(Supplied data Opens)

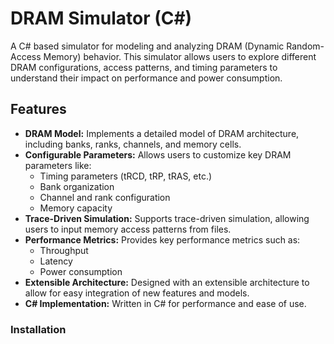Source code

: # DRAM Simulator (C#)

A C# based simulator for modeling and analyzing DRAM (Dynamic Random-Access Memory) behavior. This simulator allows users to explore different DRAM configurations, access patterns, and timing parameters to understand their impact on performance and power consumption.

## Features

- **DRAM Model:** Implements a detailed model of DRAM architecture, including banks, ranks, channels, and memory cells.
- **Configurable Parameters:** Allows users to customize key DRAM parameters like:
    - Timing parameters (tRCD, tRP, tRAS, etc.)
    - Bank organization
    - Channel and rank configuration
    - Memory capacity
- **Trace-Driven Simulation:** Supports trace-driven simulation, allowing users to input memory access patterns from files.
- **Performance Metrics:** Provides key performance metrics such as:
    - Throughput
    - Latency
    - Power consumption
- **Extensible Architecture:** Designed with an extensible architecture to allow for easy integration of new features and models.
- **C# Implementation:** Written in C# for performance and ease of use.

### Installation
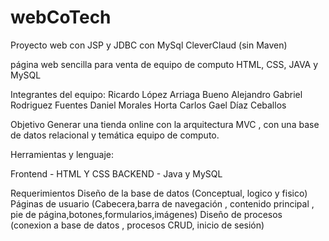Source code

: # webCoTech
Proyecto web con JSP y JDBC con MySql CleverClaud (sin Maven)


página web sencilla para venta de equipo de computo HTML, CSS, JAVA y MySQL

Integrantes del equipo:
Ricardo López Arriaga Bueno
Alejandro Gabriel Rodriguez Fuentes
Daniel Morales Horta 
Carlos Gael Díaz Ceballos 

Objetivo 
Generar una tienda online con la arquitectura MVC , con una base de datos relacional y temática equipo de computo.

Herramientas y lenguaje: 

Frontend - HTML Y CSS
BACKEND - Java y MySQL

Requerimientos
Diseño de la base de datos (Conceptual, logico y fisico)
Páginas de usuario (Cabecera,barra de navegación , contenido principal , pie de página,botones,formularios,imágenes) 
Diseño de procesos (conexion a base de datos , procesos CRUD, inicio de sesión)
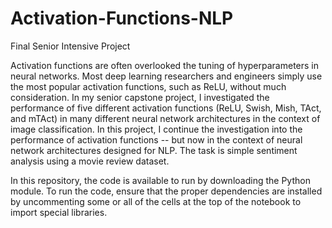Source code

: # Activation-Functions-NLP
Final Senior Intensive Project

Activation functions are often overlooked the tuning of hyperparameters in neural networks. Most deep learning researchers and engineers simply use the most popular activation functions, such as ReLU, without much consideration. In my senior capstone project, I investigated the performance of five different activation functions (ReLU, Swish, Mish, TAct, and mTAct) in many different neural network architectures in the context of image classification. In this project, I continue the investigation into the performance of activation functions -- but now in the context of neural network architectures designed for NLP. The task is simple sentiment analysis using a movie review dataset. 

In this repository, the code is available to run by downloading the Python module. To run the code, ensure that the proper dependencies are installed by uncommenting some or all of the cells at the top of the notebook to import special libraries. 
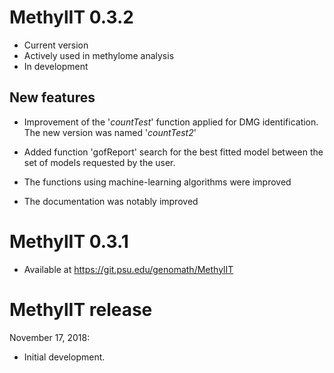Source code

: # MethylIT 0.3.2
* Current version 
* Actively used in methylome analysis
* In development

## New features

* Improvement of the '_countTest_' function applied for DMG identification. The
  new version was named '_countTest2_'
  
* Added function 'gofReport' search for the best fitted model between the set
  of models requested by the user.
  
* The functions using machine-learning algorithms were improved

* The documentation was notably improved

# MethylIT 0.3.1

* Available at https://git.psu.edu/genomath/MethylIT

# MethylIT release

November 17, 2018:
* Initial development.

(Supplied data Closes)

[Your assignment]
Once you have counted the lines above that contain "access", give that number alone.

[Answer to this task]
2